- Born: September 7, 1976 (age 49) Steyr
- Occupation: Intersex activist
- Known for: First person in Austria to receive a birth certificate and passport with legal recognition of non-binary gender

= Alex Jürgen =

Intersex activist

Alex Jürgen (born September 7, 1976) is an Austrian intersex activist. Jürgen was the first person in Austria to receive a birth certificate and passport with legal recognition of non-binary gender after having fought for it in court.

== Life ==
Alex Jürgen was born intersex in a hospital in Steyr and was assigned male at birth by the doctors. Their parents gave them the name Jürgen. Two years later, doctors advised their parents to socialize them as a girl from then on because of an underdevelopment of their male sex characteristics. Their first name was changed to Alexandra, through a medical intervention their penis and their inner testicles were removed.
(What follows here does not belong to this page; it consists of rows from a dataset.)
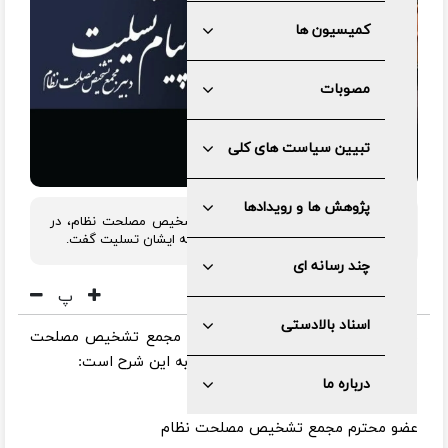
کمیسیون ها
مصوبات
تبیین سیاست های کلی
پژوهش ها و رویدادها
دکتر محمدباقر ذوالقدر، دبیر مجمع تشخیص مصلحت نظام، در
پیامی درگذشت مادر دکتر حداد عادل را به ایشان تسلیت گفت.
چند رسانه ای
پ
اسناد بالادستی
به گزارش مرکز رسانه و روابط عمومی مجمع تشخیص مصلحت
نظام، متن پیام تسلیت دکتر ذوالقدر به این شرح است:
درباره ما
جناب آقای دکتر حداد عادل
عضو محترم مجمع تشخیص مصلحت نظام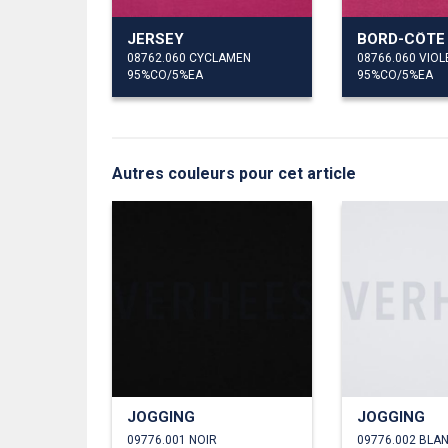
JERSEY
BORD-CÔTE
08762.060 CYCLAMEN
08766.060 VIOL
95%CO/5%EA
95%CO/5%EA
Autres couleurs pour cet article
JOGGING
JOGGING
09776.001 NOIR
09776.002 BLA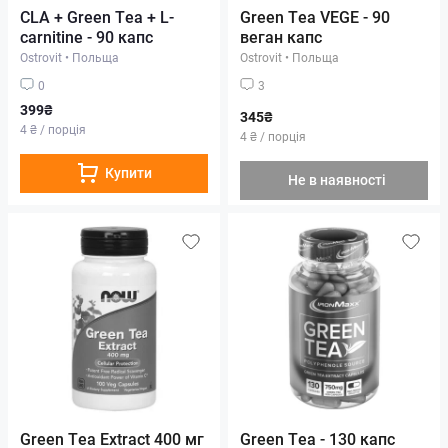
CLA + Green Tea + L-
Green Tea VEGE - 90
carnitine - 90 капс
веган капс
Ostrovit
•
Польща
Ostrovit
•
Польща
0
3
399₴
345₴
4 ₴ / порція
4 ₴ / порція
Купити
Не в наявності
Green Tea Extract 400 мг
Green Tea - 130 капс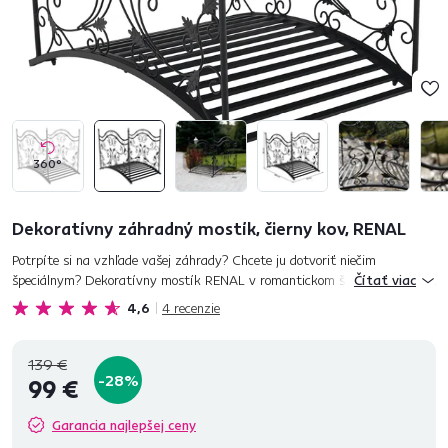
360°
Dekoratívny záhradný mostík, čierny kov, RENAL
Potrpíte si na vzhľade vašej záhrady? Chcete ju dotvoriť niečim
špeciálnym? Dekoratívny mostík RENAL v romantickom štýle dodá vašej
Čítať viac
záhrade ten správny šmrnc. Stabilitu a pevnosť mostíka zabezpečí...
4,6
4
recenzie
139 €
-28%
99 €
Garancia najlepšej ceny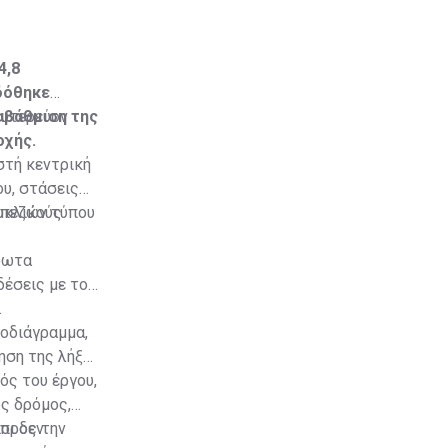
4,8
αδόθηκε
ναβάθμιση της
ευτερεύον
οχής.
στή κεντρική
υ, στάσεις
υκλικούς
 πεζών τύπου
τρωτα
δέσεις με το
.
νοδιάγραμμα,
ηση της λήξης
ς του έργου,
ς δρόμος,
 προς την
οι δεν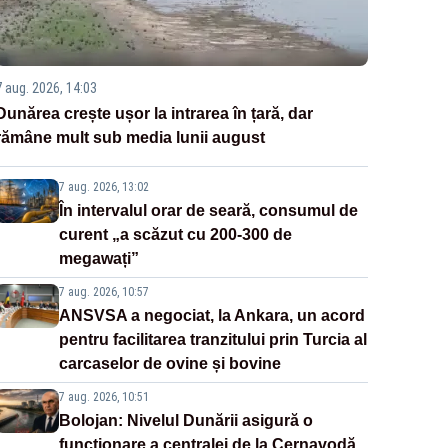
7 aug. 2026, 14:03
Dunărea crește ușor la intrarea în țară, dar
rămâne mult sub media lunii august
7 aug. 2026, 13:02
În intervalul orar de seară, consumul de
curent „a scăzut cu 200-300 de
megawați”
7 aug. 2026, 10:57
ANSVSA a negociat, la Ankara, un acord
pentru facilitarea tranzitului prin Turcia al
carcaselor de ovine și bovine
7 aug. 2026, 10:51
Bolojan: Nivelul Dunării asigură o
funcționare a centralei de la Cernavodă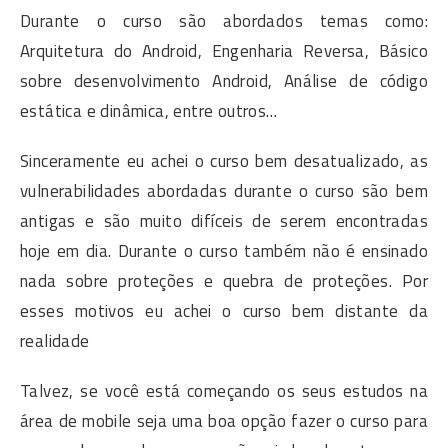
Durante o curso são abordados temas como:
Arquitetura do Android, Engenharia Reversa, Básico
sobre desenvolvimento Android, Análise de código
estática e dinâmica, entre outros…
Sinceramente eu achei o curso bem desatualizado, as
vulnerabilidades abordadas durante o curso são bem
antigas e são muito difíceis de serem encontradas
hoje em dia. Durante o curso também não é ensinado
nada sobre proteções e quebra de proteções. Por
esses motivos eu achei o curso bem distante da
realidade
Talvez, se você está começando os seus estudos na
área de mobile seja uma boa opção fazer o curso para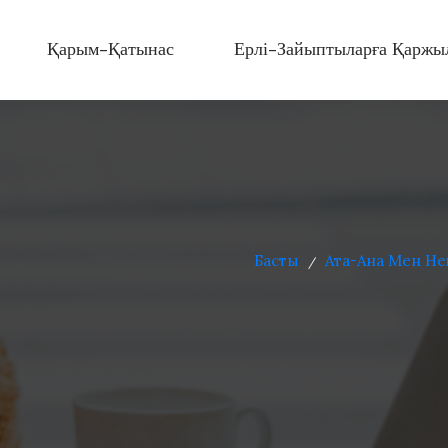
Қарым-Қатынас
Ерлі-Зайыптыларға Қаржы
Басты
Ата-Ана Мен Нек
/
Elisabeth Scharang shot a documentary film about them and their fight for recognition of intersex people in Austria. The film was released in 2006 as Tintenfischalarm and had its premiere at the Berlin International Film Festival. Alex Jürgen was one of the first people in Austria to openly talk about being intersex and advocate for intersex rights.

In 2014, Jürgen founded the intersex rights organisation Verein intergeschlechtlicher Menschen Österreich (VIMÖ) and was an active member until 2018. Since then, they are an honorary member.

From 2016 on, together with the lawyer Helmut Graupner from the human rights organisation Rechtskomitee Lambda, they issued a complaint at the Constitutional Court in order to get a non-binary sex entry in their passport and birth certificate. In June 2018, the Constitutional Court confirmed that a third option needs to be introduced, referring to article 8 of the European Convention on Human Rights.